Friday I invited her out for a mini night on the town. We're both now in our early 30s, and Friday nights tend to be early nights for both of us. Working a 40-hour day job is just a lot more draining than either one of us thought back in high school.

We went to go see my friend Alice Pixley Young's art opening Pierce, Twitch, Burn, Stitch at the DAAP Galleries Downtown. Most of the artwork is charcoal drawings of female models in various poses on huge 15-by-12-foot canvasses. It's hard for me to describe the scenes, but they look like they're taken from a Grimm's fairy tale. Seeing most of the figures at life-size was a little intimidating at times though.

Afterward we walked across downtown to Nicholson's for a drink and a quick recap of our lives since last we talked. I ordered a Highland Park Scotch and she ordered a glass of red wine. That's when I realized how much we changed since we first met. Back then we only drank Milwaukee's Best. When the bartender came to take our food order, I told him I felt like "something oxymoronic" and ordered a Scottish Spring Roll.

To my surprise, it was actually quite tasty.

It had the same fried doughy outer shell as a normal spring roll but was filled with cabbage and grilled chicken with a Scottish mustard as a sauce.

After we talked for an hour and I finished my spring roll, I went to the restroom, where I had a pleasant surprise. There was a bottle of wintergreen Scope on the sink! I couldn't think of a better way to get to get the taste of Scottish food off of your pallet.

We had so much fun catching up that we decided to meet at the Northside Tavern Saturday night for an official night of drinking to bring back memories of high school days. Plus we'd get to see Thee Shams.

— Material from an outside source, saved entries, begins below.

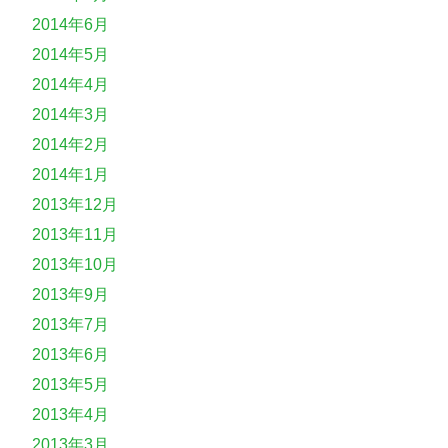
2014年6月
2014年5月
2014年4月
2014年3月
2014年2月
2014年1月
2013年12月
2013年11月
2013年10月
2013年9月
2013年7月
2013年6月
2013年5月
2013年4月
2013年3月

I arrived a little late. Jess was already there drinking with a friend of hers from work. Rachael's short blonde hair, perfectly toned body and tight tank top with the number "10" on the front reminded me of a surfer. It's a rare image to see in this fair city.

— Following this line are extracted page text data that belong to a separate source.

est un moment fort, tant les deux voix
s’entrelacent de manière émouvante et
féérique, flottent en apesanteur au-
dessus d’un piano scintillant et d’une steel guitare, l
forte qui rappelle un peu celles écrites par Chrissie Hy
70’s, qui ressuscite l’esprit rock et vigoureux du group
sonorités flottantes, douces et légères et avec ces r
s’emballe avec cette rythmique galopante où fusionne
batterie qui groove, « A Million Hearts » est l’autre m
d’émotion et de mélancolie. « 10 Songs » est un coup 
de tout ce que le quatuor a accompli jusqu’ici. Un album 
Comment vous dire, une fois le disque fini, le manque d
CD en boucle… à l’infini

As soon as I sat down at their table, Jess told me I was going to have to walk her back to her car when we left. I thought at first that she was afraid to walk in Northside alone. But it turns out that when she got out of her car after she parked it at the lot across the street from the tavern, there were huge roaches crawling around the parking lot. It was the first time I've ever seen this girl squeamish about anything, so I agreed to get her car when we left.

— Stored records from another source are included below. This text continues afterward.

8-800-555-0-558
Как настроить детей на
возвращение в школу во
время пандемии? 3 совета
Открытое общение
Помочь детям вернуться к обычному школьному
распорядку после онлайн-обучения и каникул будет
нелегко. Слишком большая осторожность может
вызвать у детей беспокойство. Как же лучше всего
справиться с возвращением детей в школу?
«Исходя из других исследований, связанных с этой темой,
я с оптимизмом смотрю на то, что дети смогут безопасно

After Thee Shams played a great set of Blues-tinged, '60s Rock & Roll, we decided to go play a game of pool. I went to the bathroom first so nothing would distract me from the game. While I was waiting for a stall to open up, a drunk little English man, who only came up to about my nipples, walked in and asked me, "Are you having any luck getting with any of the fine women here tonight?"

I told him, "Nope. I already have a girlfriend."

He just shook his head, and said, "Sorry about your luck."

When I walked out of the bathroom, he'd made a beeline toward Rachael. He started nearly drooling while staring at her breasts and began asking her what the number "10" meant on her shirt.

I just walked up and said to him, "Oh, I see you met my girlfriend."

I don't think I've seen anybody turn so pale so fast before. He just stammered something like, "I wasn't hitting on her. I didn't know she was your girlfriend. Please don't beat me up."

Jess and Rachael had a hard time not laughing in the poor guy's face before he quickly walked away.

After we had our laughs and played a couple of games of pool, I had to fulfill my duty of walking Jess to her car. She was so terrified of the roaches that she gave me her car keys and told me to drive her car out of the parking lot while she waited in safety on the sidewalk. I was making fun of her whole time I was walking to her car, until I put the key in the door and looked down. I nearly screamed like a little schoolgirl.

There must have been about 50 huge roaches just scurrying around her car. I'll never make fun of one of her fears ever again after that experience.